An Intro to Mindfulness
Much like meditation and using our five senses to tackle anxiety, mindfulness is a free tool that can be used by anyone, anywhere – a must-have essential for getting through the rest of 2020. Much like meditation, it involves being as present as you can be in the moment at hand, an activity which is known to lower stress and anxiety levels. In fact, the National Institute of Health and Care Excellence actually recommends practicing mindfulness as a way to combat depression.
What are the first steps in approaching a more mindful lifestyle? Well, the NHS website encourages you to take on these first steps –
- ‘Notice the everyday’
Try and take yourself off of autopilot for a short period of each day, perhaps on your commute or walk from home work. Notice your five senses, paying attention to things that you wouldn’t normally pick up on.
- Keep it regular
Pick a regular time of day to practice these habits.
- ‘Try something new’
Take yourself out of your comfort zone. Sit somewhere else for your daily lunch, or find a (comfortable) place to relax in your house that isn’t your reliable living room spot.
- ‘Watch your thoughts’
Don’t let the worries and thoughts crowd you. Take each one as they come.
- ‘Name thoughts and feelings’
Identify each thought or worry in order to recognise them, before letting the next worry come to mind,
- ‘Free yourself from the past and future’

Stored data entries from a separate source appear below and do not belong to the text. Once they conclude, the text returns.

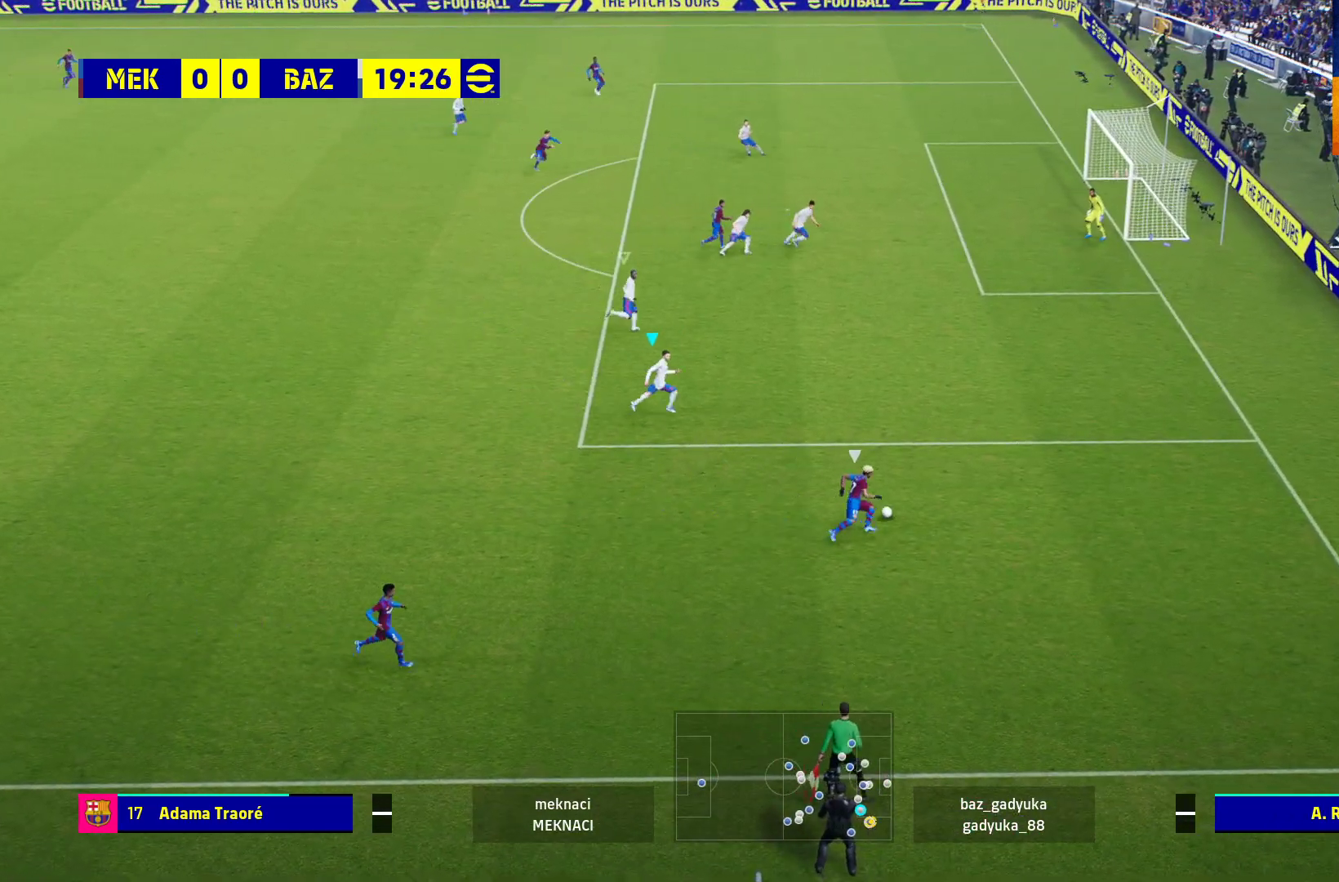
{"buttons": [], "left_stick": "center", "right_stick": "center", "events": [[67, "R1", "up"], [500, "left_stick", "center"]]}
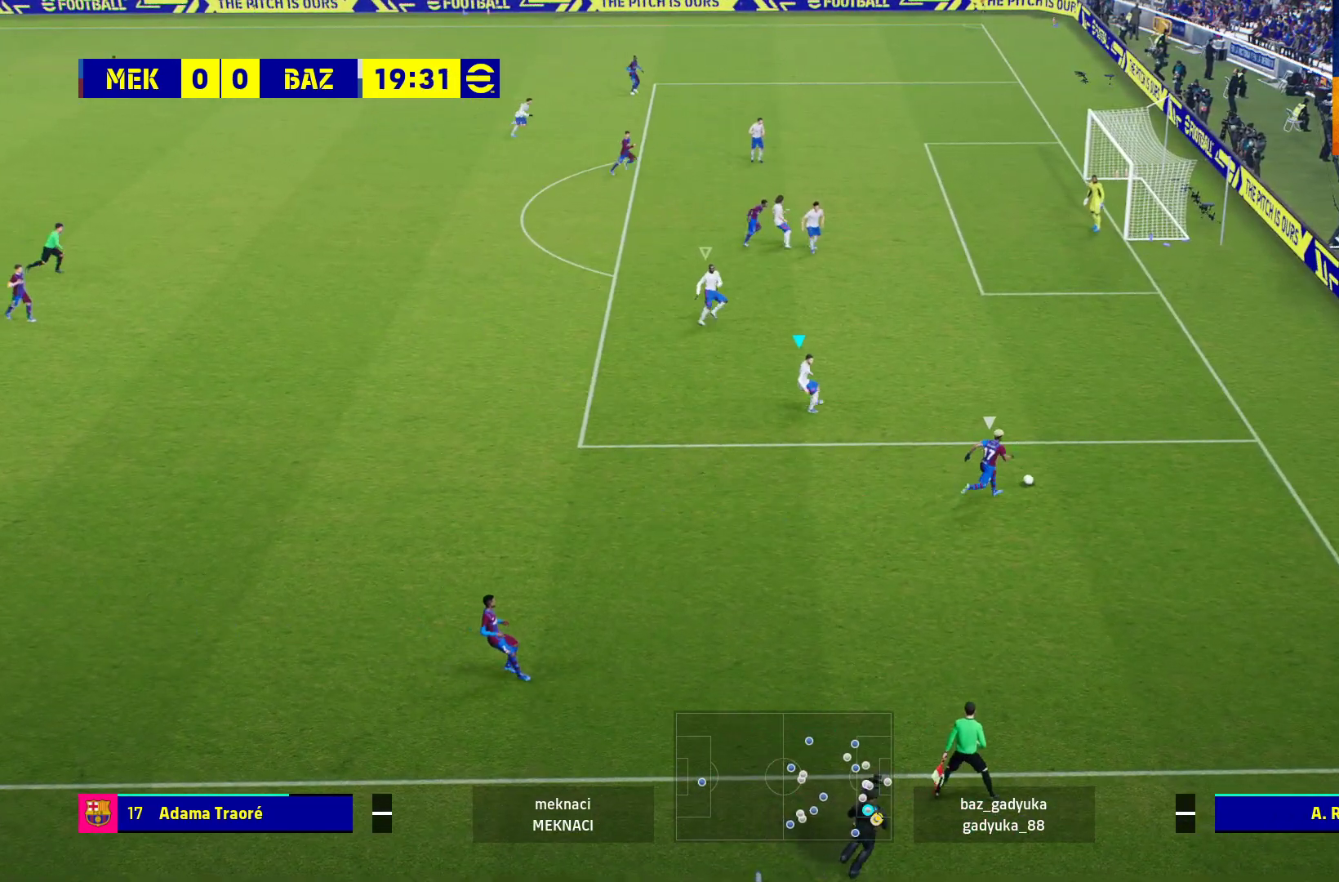
{"buttons": [], "left_stick": "down-left", "right_stick": "center", "events": [[233, "X", "down"], [300, "left_stick", "left"], [350, "X", "up"], [467, "left_stick", "down-left"]]}
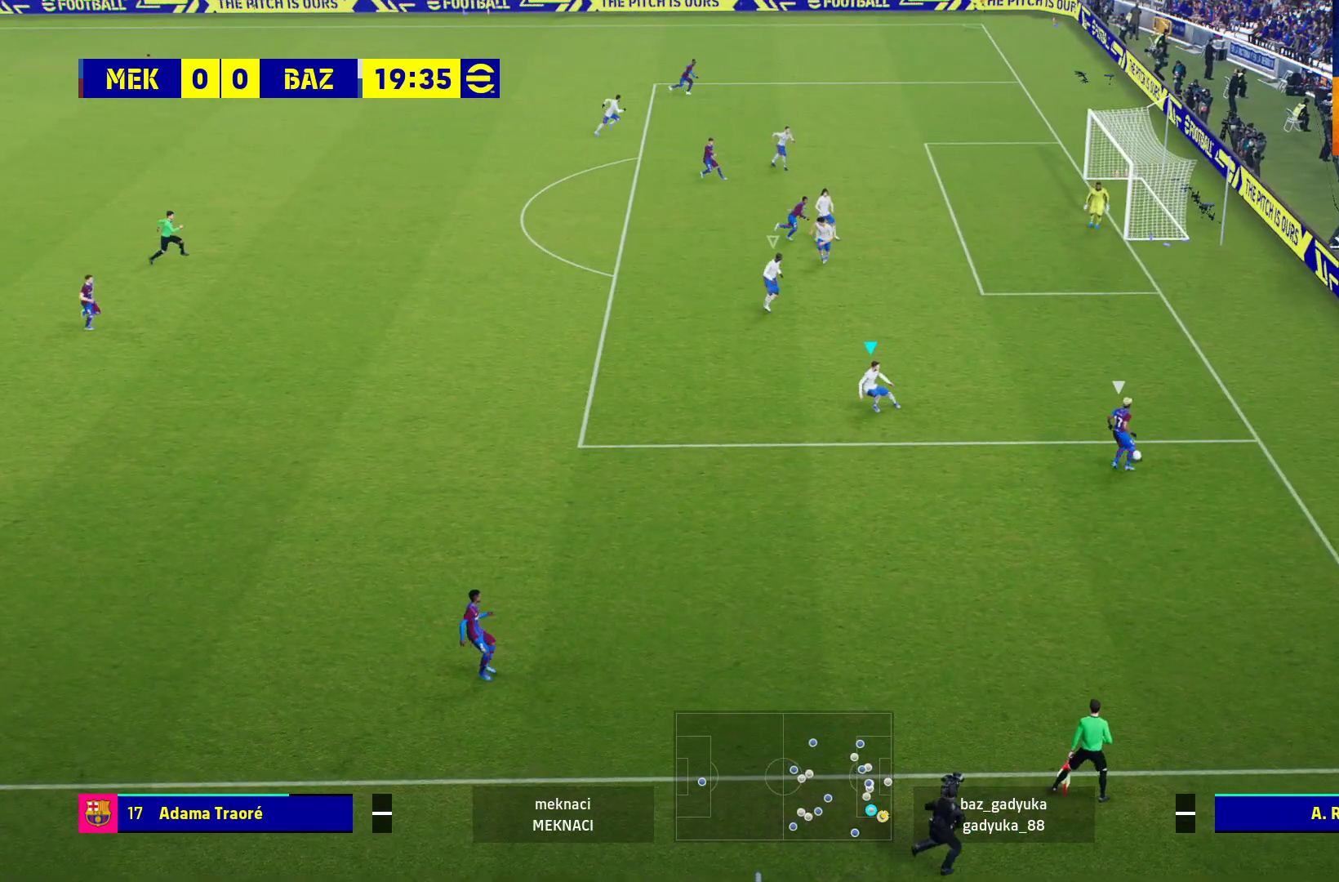
{"buttons": [], "left_stick": "down-left", "right_stick": "center", "events": []}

Remember, the goal is to be present. Don’t let past anxieties or potential future worries take up your mental capacity.Feel like this could be working for you? Consider using some tools to help you out. These can still be free or low cost, such as the Headspace app which offers a free trial, or the Calm app for sleep and meditation. For further reading, the Oxford Mindfulness Centre’s website has plenty of tools for practicing mindfulness, as well as a weekly practice session every Wednesday. Good luck!